• TASK: The entries below should be repeated exactly, with no pictures carried over.
━━━━━ DATASET
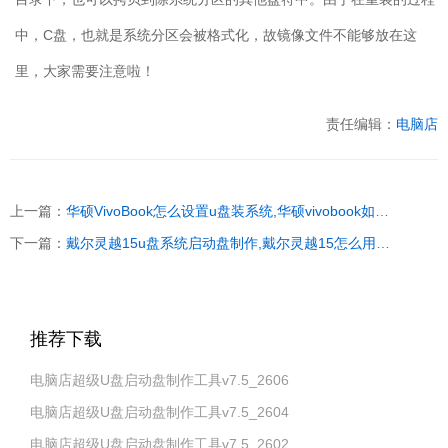
中，C盘，也就是系统分区会被格式化，故镜像文件不能够放在这
里，大家需要注意啦！
责任编辑：
电脑店
上一篇：
华硕VivoBook怎么设置u盘装系统,华硕vivobook如何重装系统
下一篇：
戴尔灵越15u盘系统启动盘制作,戴尔灵越15怎么用U盘装系统
推荐下载
电脑店超级U盘启动盘制作工具v7.5_2606
电脑店超级U盘启动盘制作工具v7.5_2604
电脑店超级U盘启动盘制作工具v7.5_2602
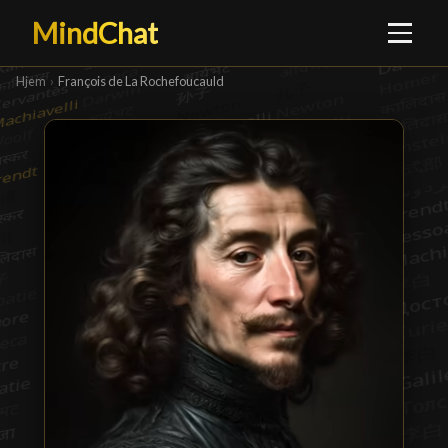
MindChat
Hjem
›
François de La Rochefoucauld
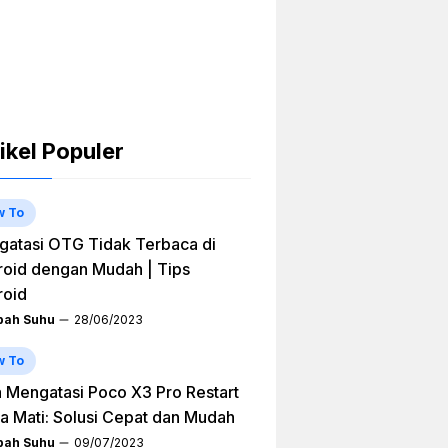
ikel Populer
w To
atasi OTG Tidak Terbaca di
oid dengan Mudah | Tips
roid
ah Suhu
28/06/2023
w To
 Mengatasi Poco X3 Pro Restart
a Mati: Solusi Cepat dan Mudah
ah Suhu
09/07/2023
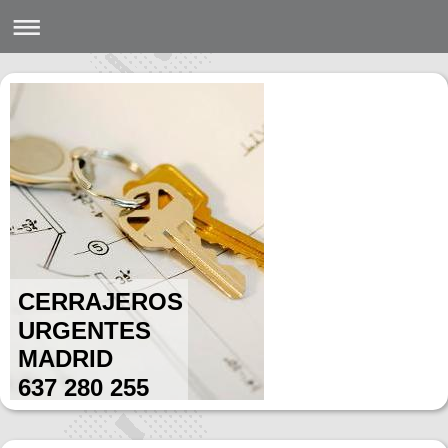
CERRAJEROS
URGENTES
MADRID
637 280 255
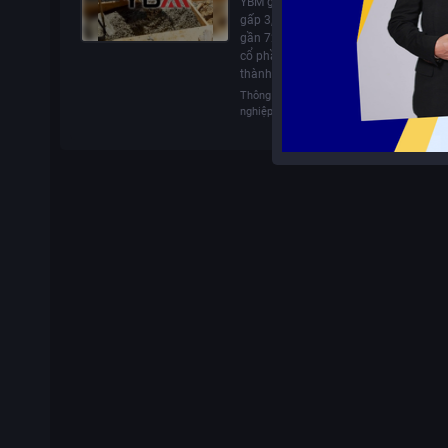
YBM ghi nhận lợi nhuận quý 1/2026 t
gấp 3,4 lần so với cùng kỳ, đồng thời c
gần 72,5 tỷ đồng để nhận chuyển như
cổ phần Heratic, đầu tư vào Nhựa Tin 
thành lập công ty con YBT.
Thông tin doanh
10/06/2026
2
nghiệp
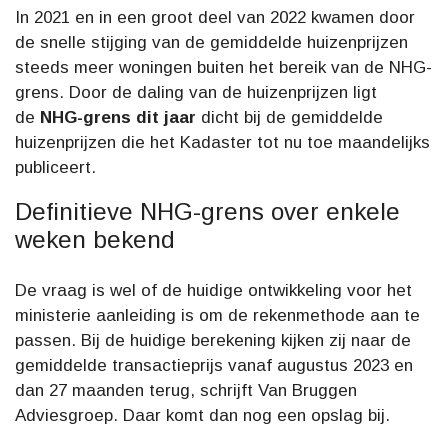
In 2021 en in een groot deel van 2022 kwamen door
de snelle stijging van de gemiddelde huizenprijzen
steeds meer woningen buiten het bereik van de NHG-
grens. Door de daling van de huizenprijzen ligt
de
NHG-grens dit jaar
dicht bij de gemiddelde
huizenprijzen die het Kadaster tot nu toe maandelijks
publiceert.
Definitieve NHG-grens over enkele
weken bekend
De vraag is wel of de huidige ontwikkeling voor het
ministerie aanleiding is om de rekenmethode aan te
passen. Bij de huidige berekening kijken zij naar de
gemiddelde transactieprijs vanaf augustus 2023 en
dan 27 maanden terug, schrijft Van Bruggen
Adviesgroep. Daar komt dan nog een opslag bij.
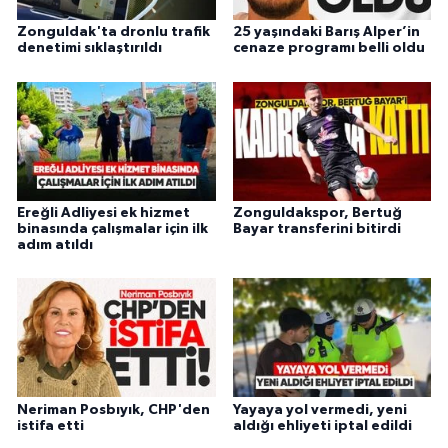
Zonguldak'ta dronlu trafik
25 yaşındaki Barış Alper’in
denetimi sıklaştırıldı
cenaze programı belli oldu
Ereğli Adliyesi ek hizmet
Zonguldakspor, Bertuğ
binasında çalışmalar için ilk
Bayar transferini bitirdi
adım atıldı
Neriman Posbıyık, CHP'den
Yayaya yol vermedi, yeni
istifa etti
aldığı ehliyeti iptal edildi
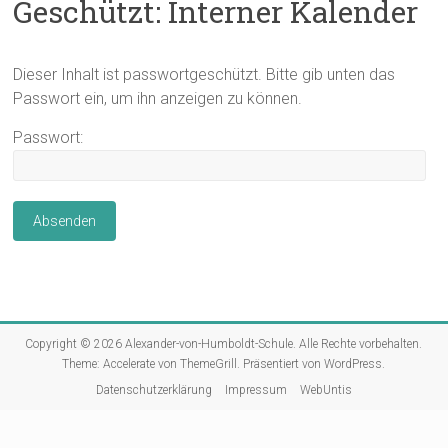
Geschützt: Interner Kalender
Dieser Inhalt ist passwortgeschützt. Bitte gib unten das
Passwort ein, um ihn anzeigen zu können.
Passwort:
Copyright © 2026
Alexander-von-Humboldt-Schule
. Alle Rechte vorbehalten.
Theme:
Accelerate
von ThemeGrill. Präsentiert von
WordPress
.
Datenschutzerklärung
Impressum
WebUntis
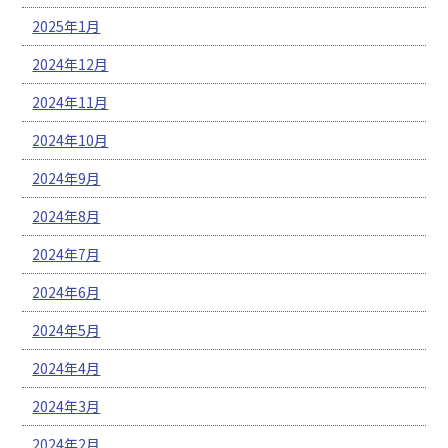
2025年1月
2024年12月
2024年11月
2024年10月
2024年9月
2024年8月
2024年7月
2024年6月
2024年5月
2024年4月
2024年3月
2024年2月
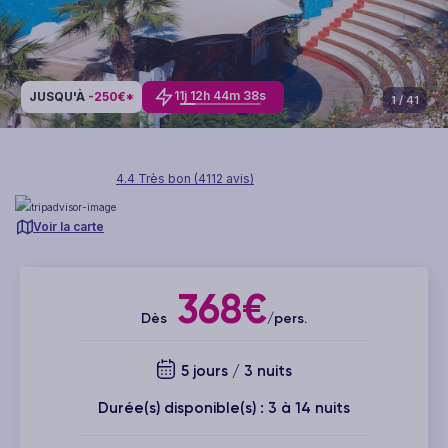
11
j
12
h
44
m
37
s
JUSQU'À
-250€*
1
/ 41
4.4 Très bon (4112 avis)
Voir la carte
368€
Dès
/pers.
5 jours / 3 nuits
Durée(s) disponible(s) : 3 à 14 nuits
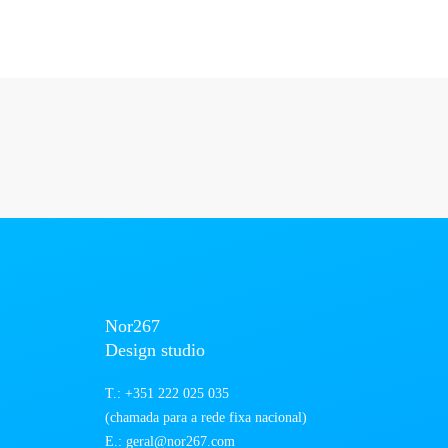
Nor267
Design studio
T.:
+351 222 025 035
(chamada para a rede fixa nacional)
E.:
geral@nor267.com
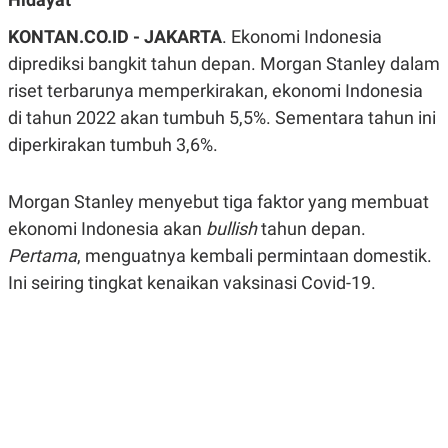
A
A
S
L
KONTAN.CO.ID - JAKARTA
. Ekonomi Indonesia
I
diprediksi bangkit tahun depan. Morgan Stanley dalam
K
I
riset terbarunya memperkirakan, ekonomi Indonesia
E
N
U
D
di tahun 2022 akan tumbuh 5,5%. Sementara tahun ini
A
U
N
S
diperkirakan tumbuh 3,6%.
G
T
A
R
N
I
Morgan Stanley menyebut tiga faktor yang membuat
P
I
ekonomi Indonesia akan
E
N
bullish
tahun depan.
L
T
Pertama
, menguatnya kembali permintaan domestik.
U
E
A
R
Ini seiring tingkat kenaikan vaksinasi Covid-19.
N
N
G
A
U
S
S
I
A
O
H
N
A
A
L
P
R
E
E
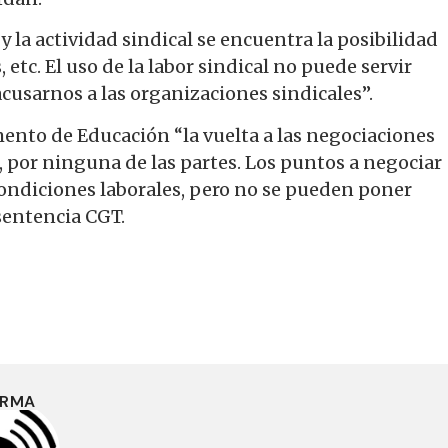
 y la actividad sindical se encuentra la posibilidad
etc. El uso de la labor sindical no puede servir
cusarnos a las organizaciones sindicales”.
nto de Educación “la vuelta a las negociaciones
, por ninguna de las partes. Los puntos a negociar
condiciones laborales, pero no se pueden poner
 sentencia CGT.
IRMA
━━━━━━━━━━
• TASK RESULT:
中，C盘，也就是系统分区会被格式化，故镜像文件不能够放在这
里，大家需要注意啦！
责任编辑：
电脑店
上一篇：
华硕VivoBook怎么设置u盘装系统,华硕vivobook如何重装系统
下一篇：
戴尔灵越15u盘系统启动盘制作,戴尔灵越15怎么用U盘装系统
推荐下载
电脑店超级U盘启动盘制作工具v7.5_2606
电脑店超级U盘启动盘制作工具v7.5_2604
电脑店超级U盘启动盘制作工具v7.5_2602
MindChat
Hjem
›
François de La Rochefoucauld
ikel Populer
w To
atasi OTG Tidak Terbaca di
oid dengan Mudah | Tips
roid
ah Suhu
28/06/2023
w To
 Mengatasi Poco X3 Pro Restart
a Mati: Solusi Cepat dan Mudah
ah Suhu
09/07/2023
CERRAJEROS
URGENTES
MADRID
637 280 255
YBM ghi nhận lợi nhuận quý 1/2026 t
gấp 3,4 lần so với cùng kỳ, đồng thời c
gần 72,5 tỷ đồng để nhận chuyển như
cổ phần Heratic, đầu tư vào Nhựa Tin 
thành lập công ty con YBT.
Thông tin doanh
10/06/2026
2
nghiệp
In 2021 en in een groot deel van 2022 kwamen door
de snelle stijging van de gemiddelde huizenprijzen
steeds meer woningen buiten het bereik van de NHG-
grens. Door de daling van de huizenprijzen ligt
de
NHG-grens dit jaar
dicht bij de gemiddelde
huizenprijzen die het Kadaster tot nu toe maandelijks
publiceert.
Definitieve NHG-grens over enkele
weken bekend
De vraag is wel of de huidige ontwikkeling voor het
ministerie aanleiding is om de rekenmethode aan te
passen. Bij de huidige berekening kijken zij naar de
gemiddelde transactieprijs vanaf augustus 2023 en
dan 27 maanden terug, schrijft Van Bruggen
Adviesgroep. Daar komt dan nog een opslag bij.
Zonguldak'ta dronlu trafik
25 yaşındaki Barış Alper’in
denetimi sıklaştırıldı
cenaze programı belli oldu
Ereğli Adliyesi ek hizmet
Zonguldakspor, Bertuğ
binasında çalışmalar için ilk
Bayar transferini bitirdi
adım atıldı
Neriman Posbıyık, CHP'den
Yayaya yol vermedi, yeni
istifa etti
aldığı ehliyeti iptal edildi
Geschützt: Interner Kalender
Dieser Inhalt ist passwortgeschützt. Bitte gib unten das
Passwort ein, um ihn anzeigen zu können.
Passwort:
Copyright © 2026
Alexander-von-Humboldt-Schule
. Alle Rechte vorbehalten.
Theme:
Accelerate
von ThemeGrill. Präsentiert von
WordPress
.
Datenschutzerklärung
Impressum
WebUntis
2025年1月
2024年12月
2024年11月
2024年10月
2024年9月
2024年8月
2024年7月
2024年6月
2024年5月
2024年4月
2024年3月
2024年2月
11
j
12
h
44
m
37
s
JUSQU'À
-250€*
1
/ 41
4.4 Très bon (4112 avis)
Voir la carte
368€
Dès
/pers.
5 jours / 3 nuits
Durée(s) disponible(s) : 3 à 14 nuits
Nor267
Design studio
T.:
+351 222 025 035
(chamada para a rede fixa nacional)
E.:
geral@nor267.com
A
A
S
L
KONTAN.CO.ID - JAKARTA
. Ekonomi Indonesia
I
diprediksi bangkit tahun depan. Morgan Stanley dalam
K
I
riset terbarunya memperkirakan, ekonomi Indonesia
E
N
U
D
di tahun 2022 akan tumbuh 5,5%. Sementara tahun ini
A
U
N
S
diperkirakan tumbuh 3,6%.
G
T
A
R
N
I
Morgan Stanley menyebut tiga faktor yang membuat
P
I
ekonomi Indonesia akan
E
N
bullish
tahun depan.
L
T
Pertama
, menguatnya kembali permintaan domestik.
U
E
A
R
Ini seiring tingkat kenaikan vaksinasi Covid-19.
N
N
G
A
U
S
S
I
A
O
H
N
A
A
L
P
R
E
E
 y la actividad sindical se encuentra la posibilidad
etc. El uso de la labor sindical no puede servir
cusarnos a las organizaciones sindicales”.
nto de Educación “la vuelta a las negociaciones
, por ninguna de las partes. Los puntos a negociar
condiciones laborales, pero no se pueden poner
 sentencia CGT.
IRMA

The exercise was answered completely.